The operation is like playing billiards in space, using Newton's laws of motion to guide us.
If an asteroid threat to Earth were real, a mission might need to be launched a year or two in advance to take on a small asteroid, or decades ahead of projected impact for larger objects hundreds of kilometers in diameter that could prove catastrophic to the planet.
Or, a larger object might require hits with multiple spacecraft.
"This demonstration will start to add tools to our toolbox of methods that could be used in the future," said Lindley Johnson, NASA's planetary defense office, in a recent briefing.
Other proposed ideas have included a futuristic-sounding "gravity tractor," or a mission to blow up the hypothetical object with a nuclear weapon -- the method preferred by Hollywood.
- Gravity tractor -
Should an approaching object be detected early -- years or decades before it would hit Earth -- a spaceship could be sent to fly alongside it for long enough to divert its path via using the ship's gravitational pull, creating a so-called gravity tractor.
This method "has the virtue that the method of moving the asteroid is totally well understood -- it's gravity and we know how gravity works," Tom Statler, a DART program scientist at NASA said at a briefing last November when DART launched.
The mass of the spacecraft however would be a limiting factor -- and gravity tractors would be less effective for asteroids more than 500 meters in diameter, which are the very ones that pose the greatest threat.
In a 2017 paper, NASA engineers proposed a way to overcome this snag: by having the spacecraft scoop material from the asteroid to enhance its own mass, and thus, gravity.
But none of these concepts have been tried, and would need decades to build, launch and test.
- Nuclear detonation -
Another option: launching nuclear explosives to redirect or destroy an asteroid.
"This may be the only strategy that would be effective for the largest and most dangerous 'planet-killer' asteroids (more than one kilometer in diameter)," a NASA article on the subject says, adding such a strike might be useful as a "last resort" in case the other methods fail.
But these weapons are geopolitically controversial and technically banned from use in outer space.
Lori Glaze, NASA's planetary science division director said in a 2021 briefing that the agency believed the best way to deploy the weapons would be at a distance from an asteroid, in order to impart force on the object without blowing it into smaller pieces that could then multiply the threat to Earth.
A 2018 paper published in the "Journal of Experimental and Theoretical Physics" by Russian scientists looked at the direct detonation scenario.
E. Yu.
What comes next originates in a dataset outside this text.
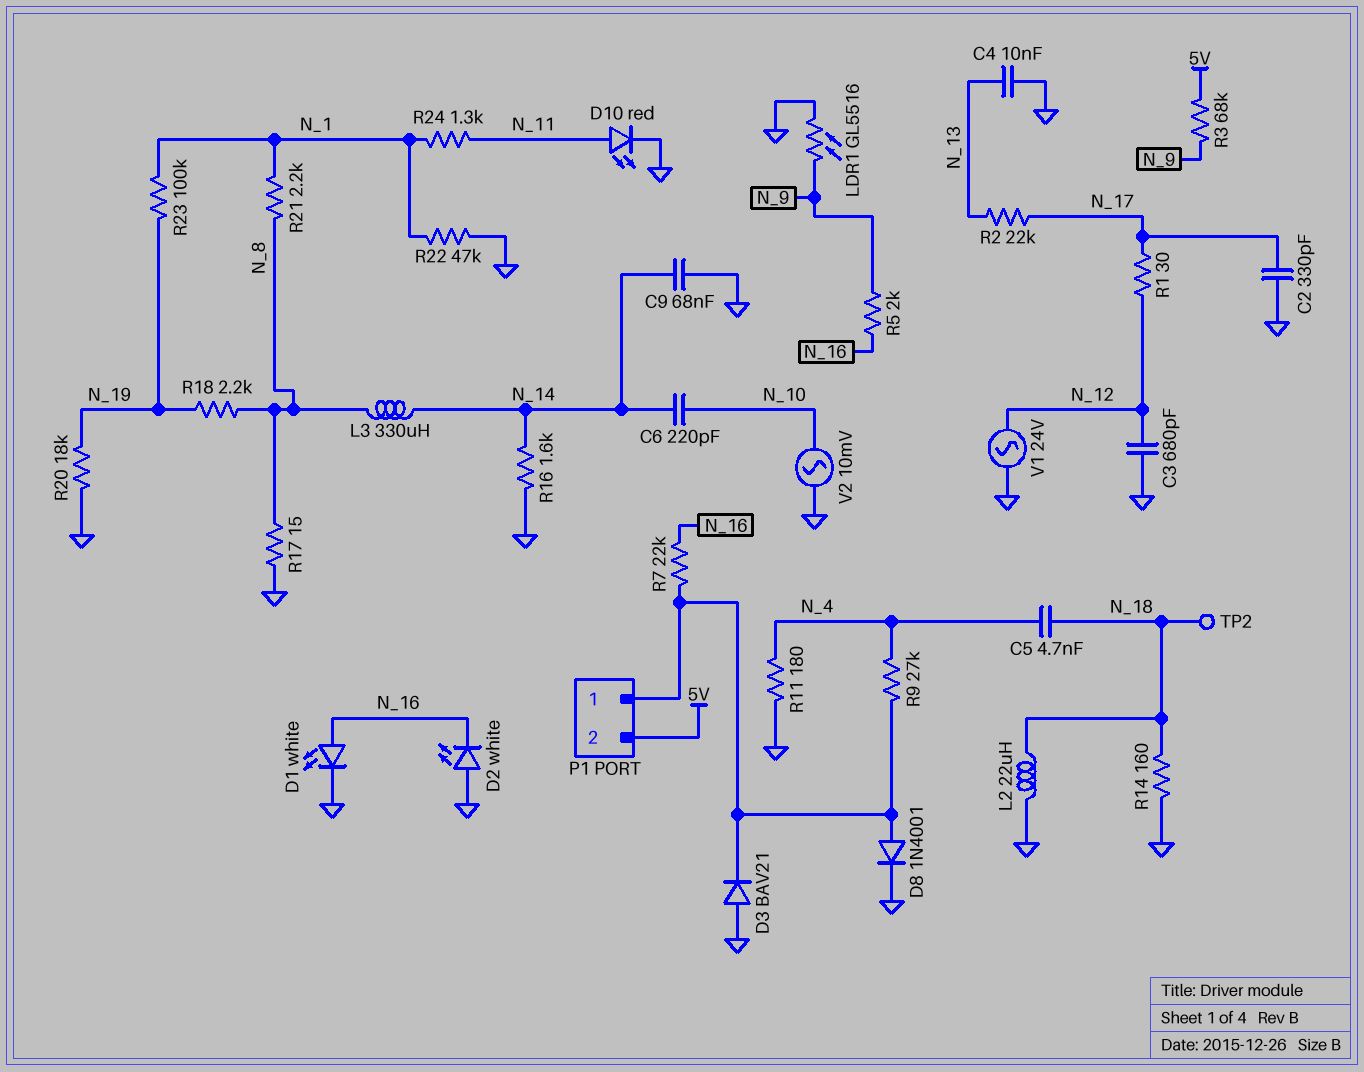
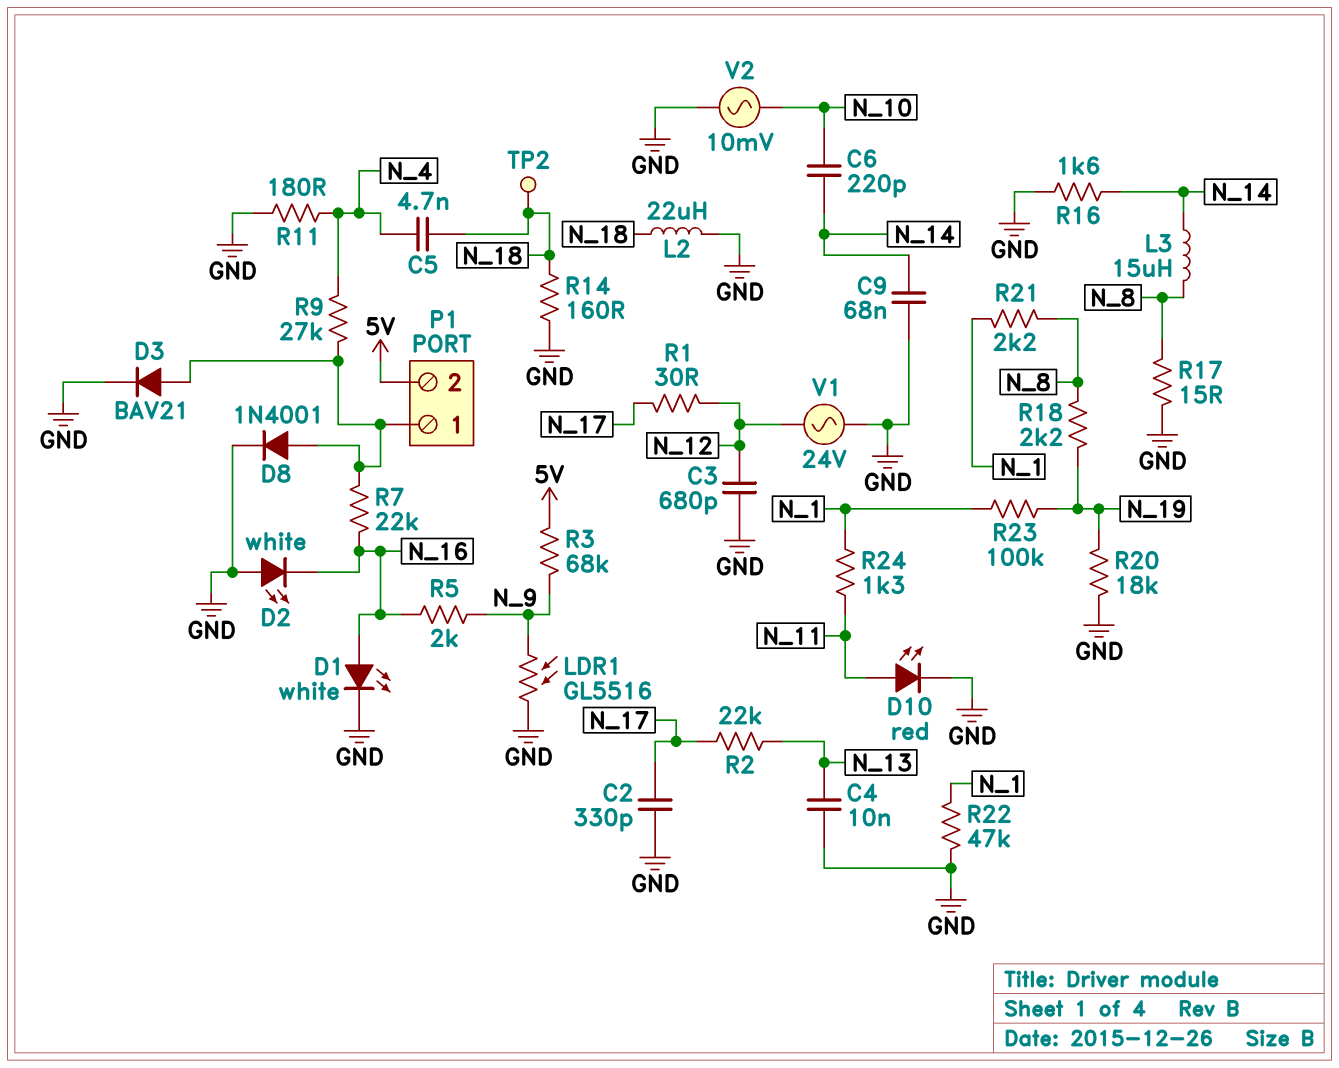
D3: diode BAV21 (A GND, K P1/1) -> diode BAV21 (A P1/1, K GND)
L3: 330uH (N_8, N_14) -> 15uH (N_8, N_14)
Aristova and colleagues built miniature asteroid models and blasted them with lasers. Their experiments showed that blowing up a 200-meter asteroid would require a bomb 200 times as powerful as the one that exploded over Hiroshima in 1945.
They also said it would be most effective to drill into the asteroid, bury the bomb, then blow it up -- just like in the movie Armageddon.